> **Exercise description**
Word for word, copy all the data and drop the pictures.

Hardware design source files
○ ○ ○ ○ ○ ○ ○

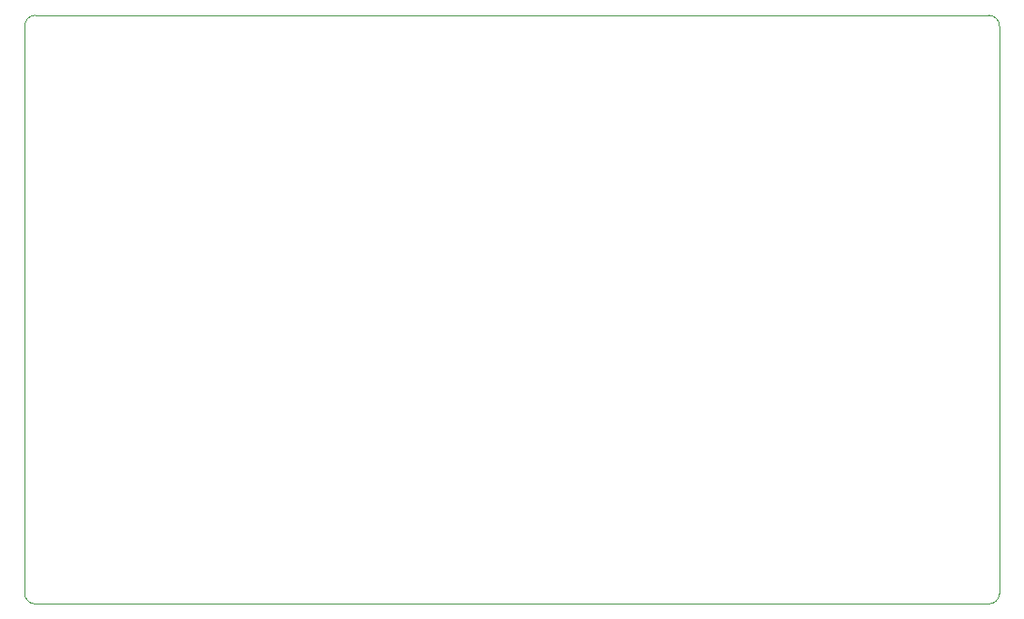
<source format=gbr>
G04 #@! TF.GenerationSoftware,KiCad,Pcbnew,(5.1.2)-1*
G04 #@! TF.CreationDate,2022-03-23T05:24:54+09:00*
G04 #@! TF.ProjectId,pcb,7063622e-6b69-4636-9164-5f7063625858,rev?*
G04 #@! TF.SameCoordinates,Original*
G04 #@! TF.FileFunction,Profile,NP*
%FSLAX46Y46*%
G04 Gerber Fmt 4.6, Leading zero omitted, Abs format (unit mm)*
G04 Created by KiCad (PCBNEW (5.1.2)-1) date 2022-03-23 05:24:54*
%MOMM*%
%LPD*%
G04 APERTURE LIST*
%ADD10C,0.050000*%
G04 APERTURE END LIST*
D10*
X30000000Y-136000000D02*
X30000000Y-189000000D01*
X31000000Y-190000000D02*
X120000000Y-190000000D01*
X31000000Y-190000000D02*
G75*
G02X30000000Y-189000000I0J1000000D01*
G01*
X121000000Y-189000000D02*
G75*
G02X120000000Y-190000000I-1000000J0D01*
G01*
X121000000Y-189000000D02*
X121000000Y-136000000D01*
X30000000Y-136000000D02*
G75*
G02X31000000Y-135000000I1000000J0D01*
G01*
X120000000Y-135000000D02*
G75*
G02X121000000Y-136000000I0J-1000000D01*
G01*
X120000000Y-135000000D02*
X31000000Y-135000000D01*
M02*

</source>
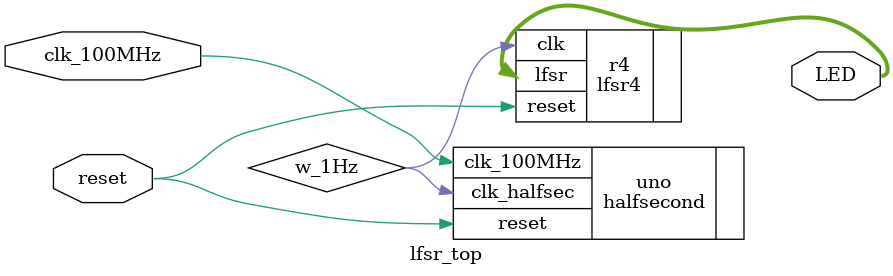
<source format=v>
`timescale 1ns / 1ps

module lfsr_top(
    input clk_100MHz,
    input reset,
    output [3:0] LED
    );
    
    wire w_1Hz;
    
    lfsr4 r4(
        .clk(w_1Hz),
        .reset(reset),
        .lfsr(LED)
    );
    
    
     halfsecond uno(
         .clk_100MHz(clk_100MHz),
         .reset(reset),
         .clk_halfsec(w_1Hz)
     );
    
    // oneHz_gen uno(
    //     .clk_100MHz(clk_100MHz),
    //     .reset(reset),
    //     .clk_1Hz(w_1Hz)
    // );
     
endmodule

</source>
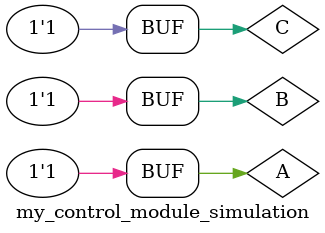
<source format=v>
`timescale 1ns / 1ps


module my_control_module_simulation(

    );
    
    reg A, B, C;
    wire LED1, LED2, LED3;
    
    my_control_module dut(A, B, C, LED1, LED2, LED3);
    
    initial
    begin
        A = 0; B = 0; C = 0;
        #30 A = 0; B = 1; C = 0;
        #30 A = 1; B = 0; C = 0;
        #30 A = 1; B = 1; C = 0;
        #30 A = 0; B = 0; C = 1;
        #30 A = 0; B = 1; C = 1;
        #30 A = 1; B = 0; C = 1;
        #30 A = 1; B = 1; C = 1;
    end
        
endmodule

</source>
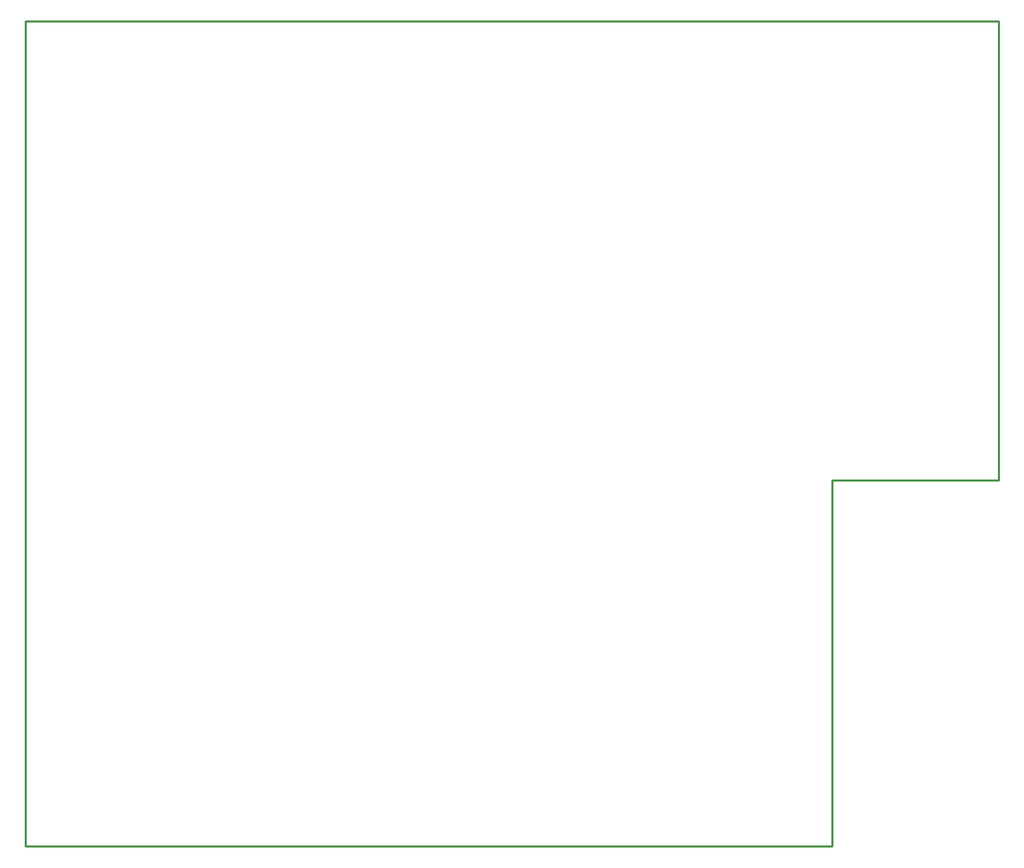
<source format=gm1>
G04*
G04 #@! TF.GenerationSoftware,Altium Limited,Altium Designer,22.0.2 (36)*
G04*
G04 Layer_Color=16711935*
%FSLAX25Y25*%
%MOIN*%
G70*
G04*
G04 #@! TF.SameCoordinates,D710C13B-DE0B-4BD4-8DFF-8B7893174C1F*
G04*
G04*
G04 #@! TF.FilePolarity,Positive*
G04*
G01*
G75*
%ADD13C,0.01000*%
D13*
X1968504Y855512D02*
Y859449D01*
X1508858Y469488D02*
Y859449D01*
X1968504Y642520D02*
Y855512D01*
X1966831Y859449D02*
X1968504D01*
X1520079D02*
X1966831D01*
X1508858D02*
X1515354D01*
X1520079D01*
X1508858Y469488D02*
X1889764D01*
X1889764Y469488D01*
Y642520D01*
X1968504D01*
M02*

</source>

○ ○ ○ ○ ○ ○ ○

> **Answer box**
<source format=gbr>
G04 #@! TF.GenerationSoftware,KiCad,Pcbnew,(5.1.2)-1*
G04 #@! TF.CreationDate,2022-03-23T05:24:54+09:00*
G04 #@! TF.ProjectId,pcb,7063622e-6b69-4636-9164-5f7063625858,rev?*
G04 #@! TF.SameCoordinates,Original*
G04 #@! TF.FileFunction,Profile,NP*
%FSLAX46Y46*%
G04 Gerber Fmt 4.6, Leading zero omitted, Abs format (unit mm)*
G04 Created by KiCad (PCBNEW (5.1.2)-1) date 2022-03-23 05:24:54*
%MOMM*%
%LPD*%
G04 APERTURE LIST*
%ADD10C,0.050000*%
G04 APERTURE END LIST*
D10*
X30000000Y-136000000D02*
X30000000Y-189000000D01*
X31000000Y-190000000D02*
X120000000Y-190000000D01*
X31000000Y-190000000D02*
G75*
G02X30000000Y-189000000I0J1000000D01*
G01*
X121000000Y-189000000D02*
G75*
G02X120000000Y-190000000I-1000000J0D01*
G01*
X121000000Y-189000000D02*
X121000000Y-136000000D01*
X30000000Y-136000000D02*
G75*
G02X31000000Y-135000000I1000000J0D01*
G01*
X120000000Y-135000000D02*
G75*
G02X121000000Y-136000000I0J-1000000D01*
G01*
X120000000Y-135000000D02*
X31000000Y-135000000D01*
M02*

</source>
<source format=v>
`timescale 1ns / 1ps

module lfsr_top(
    input clk_100MHz,
    input reset,
    output [3:0] LED
    );
    
    wire w_1Hz;
    
    lfsr4 r4(
        .clk(w_1Hz),
        .reset(reset),
        .lfsr(LED)
    );
    
    
     halfsecond uno(
         .clk_100MHz(clk_100MHz),
         .reset(reset),
         .clk_halfsec(w_1Hz)
     );
    
    // oneHz_gen uno(
    //     .clk_100MHz(clk_100MHz),
    //     .reset(reset),
    //     .clk_1Hz(w_1Hz)
    // );
     
endmodule

</source>
<source format=v>
`timescale 1ns / 1ps


module my_control_module_simulation(

    );
    
    reg A, B, C;
    wire LED1, LED2, LED3;
    
    my_control_module dut(A, B, C, LED1, LED2, LED3);
    
    initial
    begin
        A = 0; B = 0; C = 0;
        #30 A = 0; B = 1; C = 0;
        #30 A = 1; B = 0; C = 0;
        #30 A = 1; B = 1; C = 0;
        #30 A = 0; B = 0; C = 1;
        #30 A = 0; B = 1; C = 1;
        #30 A = 1; B = 0; C = 1;
        #30 A = 1; B = 1; C = 1;
    end
        
endmodule

</source>
<source format=gm1>
G04*
G04 #@! TF.GenerationSoftware,Altium Limited,Altium Designer,22.0.2 (36)*
G04*
G04 Layer_Color=16711935*
%FSLAX25Y25*%
%MOIN*%
G70*
G04*
G04 #@! TF.SameCoordinates,D710C13B-DE0B-4BD4-8DFF-8B7893174C1F*
G04*
G04*
G04 #@! TF.FilePolarity,Positive*
G04*
G01*
G75*
%ADD13C,0.01000*%
D13*
X1968504Y855512D02*
Y859449D01*
X1508858Y469488D02*
Y859449D01*
X1968504Y642520D02*
Y855512D01*
X1966831Y859449D02*
X1968504D01*
X1520079D02*
X1966831D01*
X1508858D02*
X1515354D01*
X1520079D01*
X1508858Y469488D02*
X1889764D01*
X1889764Y469488D01*
Y642520D01*
X1968504D01*
M02*

</source>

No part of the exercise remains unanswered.